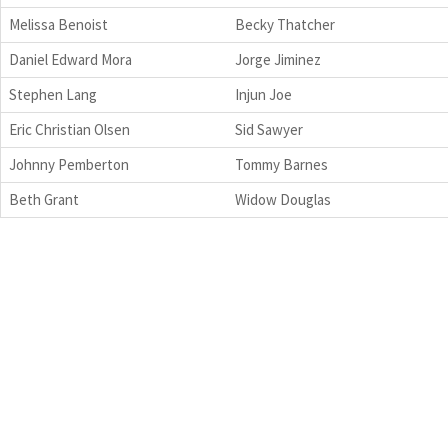
Melissa Benoist
Becky Thatcher
Daniel Edward Mora
Jorge Jiminez
Stephen Lang
Injun Joe
Eric Christian Olsen
Sid Sawyer
Johnny Pemberton
Tommy Barnes
Beth Grant
Widow Douglas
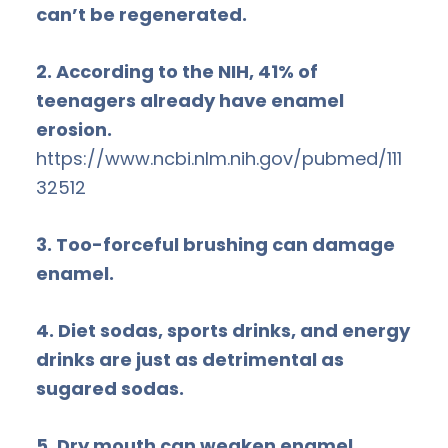
can’t be regenerated.
2. According to the NIH, 41% of
teenagers already have enamel
erosion.
https://www.ncbi.nlm.nih.gov/pubmed/111
32512
3. Too-forceful brushing can damage
enamel.
4. Diet sodas, sports drinks, and energy
drinks are just as detrimental as
sugared sodas.
5. Dry mouth can weaken enamel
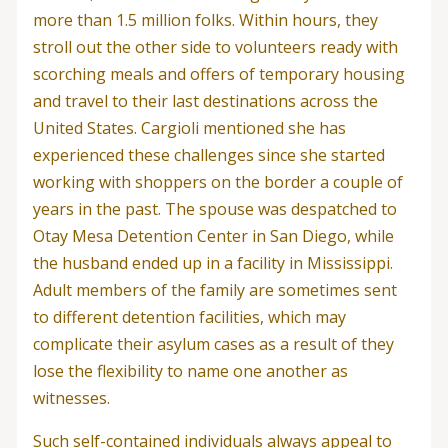
more than 1.5 million folks. Within hours, they
stroll out the other side to volunteers ready with
scorching meals and offers of temporary housing
and travel to their last destinations across the
United States. Cargioli mentioned she has
experienced these challenges since she started
working with shoppers on the border a couple of
years in the past. The spouse was despatched to
Otay Mesa Detention Center in San Diego, while
the husband ended up in a facility in Mississippi.
Adult members of the family are sometimes sent
to different detention facilities, which may
complicate their asylum cases as a result of they
lose the flexibility to name one another as
witnesses.
Such self-contained individuals always appeal to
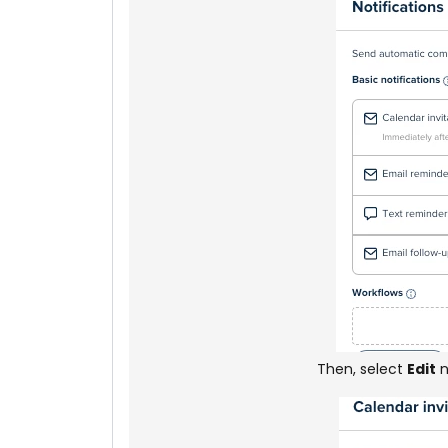
Then, select
Edit
n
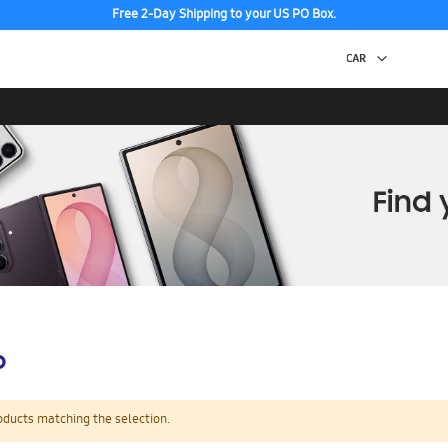
Free 2-Day Shipping to your US PO Box.
p
oducts matching the selection.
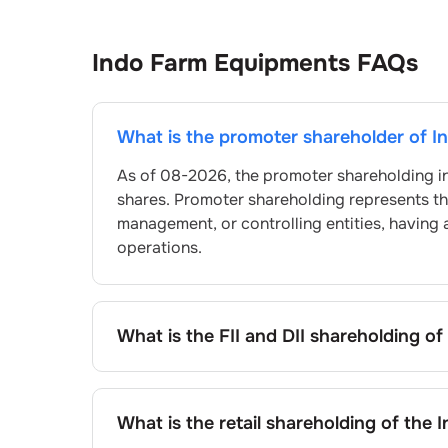
Indo Farm Equipments
FAQs
What is the promoter shareholder of
I
As of
08-2026
, the promoter shareholding i
shares. Promoter shareholding represents t
management, or controlling entities, having 
operations.
What is the FII and DII shareholding of
The FII and DII shareholding of
Indo Farm Eq
What is the retail shareholding of the
I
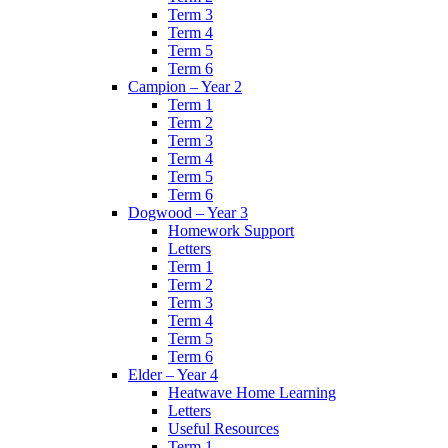
Term 3
Term 4
Term 5
Term 6
Campion – Year 2
Term 1
Term 2
Term 3
Term 4
Term 5
Term 6
Dogwood – Year 3
Homework Support
Letters
Term 1
Term 2
Term 3
Term 4
Term 5
Term 6
Elder – Year 4
Heatwave Home Learning
Letters
Useful Resources
Term 1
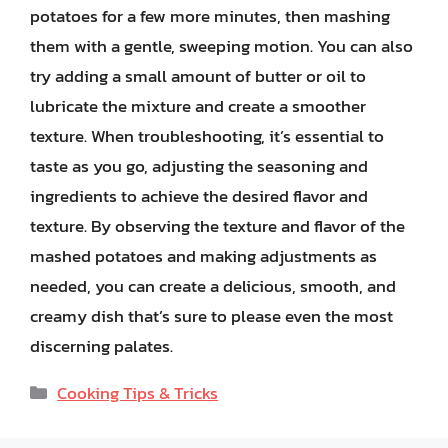
potatoes for a few more minutes, then mashing
them with a gentle, sweeping motion. You can also
try adding a small amount of butter or oil to
lubricate the mixture and create a smoother
texture. When troubleshooting, it’s essential to
taste as you go, adjusting the seasoning and
ingredients to achieve the desired flavor and
texture. By observing the texture and flavor of the
mashed potatoes and making adjustments as
needed, you can create a delicious, smooth, and
creamy dish that’s sure to please even the most
discerning palates.
Categories
Cooking Tips & Tricks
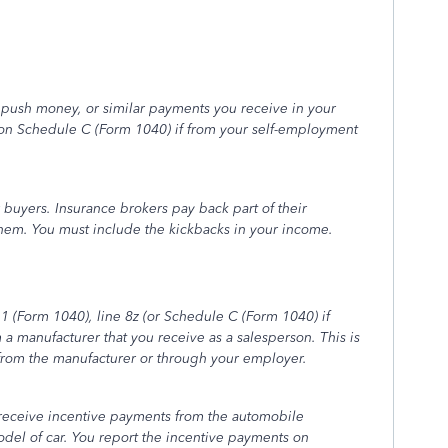
 push money, or similar payments you receive in your
 on Schedule C (Form 1040) if from your self-employment
 buyers. Insurance brokers pay back part of their
them. You must include the kickbacks in your income.
 (Form 1040), line 8z (or Schedule C (Form 1040) if
a manufacturer that you receive as a salesperson. This is
from the manufacturer or through your employer.
 receive incentive payments from the automobile
odel of car. You report the incentive payments on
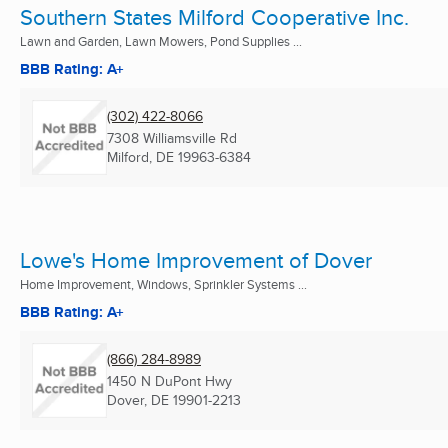
Southern States Milford Cooperative Inc.
Lawn and Garden, Lawn Mowers, Pond Supplies ...
BBB Rating: A+
(302) 422-8066
7308 Williamsville Rd
Milford, DE
19963-6384
Lowe's Home Improvement of Dover
Home Improvement, Windows, Sprinkler Systems ...
BBB Rating: A+
(866) 284-8989
1450 N DuPont Hwy
Dover, DE
19901-2213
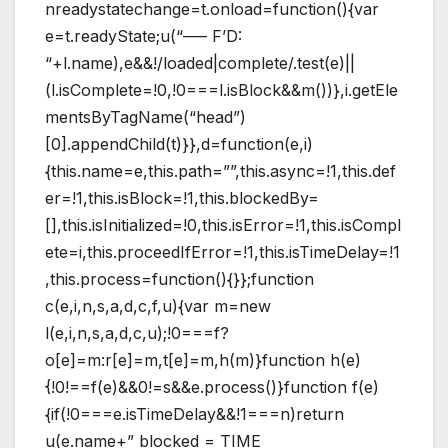
nreadystatechange=t.onload=function(){var
e=t.readyState;u(“—– F’D:
“+l.name),e&&!/loaded|complete/.test(e)||
(l.isComplete=!0,!0===l.isBlock&&m())},i.getEle
mentsByTagName(“head”)
[0].appendChild(t)}},d=function(e,i)
{this.name=e,this.path=””,this.async=!1,this.def
er=!1,this.isBlock=!1,this.blockedBy=
[],this.isInitialized=!0,this.isError=!1,this.isCompl
ete=i,this.proceedIfError=!1,this.isTimeDelay=!1
,this.process=function(){}};function
c(e,i,n,s,a,d,c,f,u){var m=new
l(e,i,n,s,a,d,c,u);!0===f?
o[e]=m:r[e]=m,t[e]=m,h(m)}function h(e)
{!0!==f(e)&&0!=s&&e.process()}function f(e)
{if(!0===e.isTimeDelay&&!1===n)return
u(e.name+” blocked = TIME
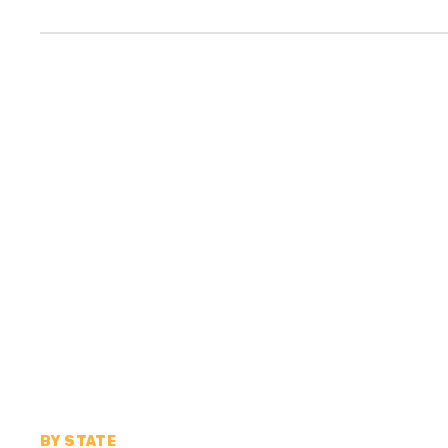
BY STATE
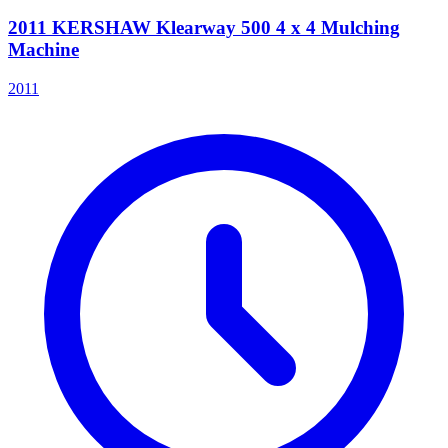
2011 KERSHAW Klearway 500 4 x 4 Mulching
Machine
2011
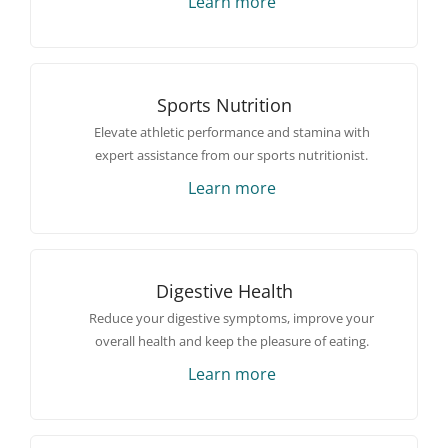
Learn more
Sports Nutrition
Elevate athletic performance and stamina with
expert assistance from our sports nutritionist.
Learn more
Digestive Health
Reduce your digestive symptoms, improve your
overall health and keep the pleasure of eating.
Learn more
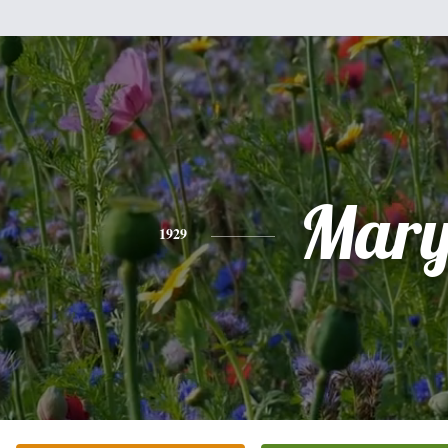
Mar
1929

....

ASSIGNMENT =
Gather all lines with the string "drinks" from the data.

EXERCISE RESPONSE =
4. Diet sodas, sports drinks, and energy
drinks are just as detrimental as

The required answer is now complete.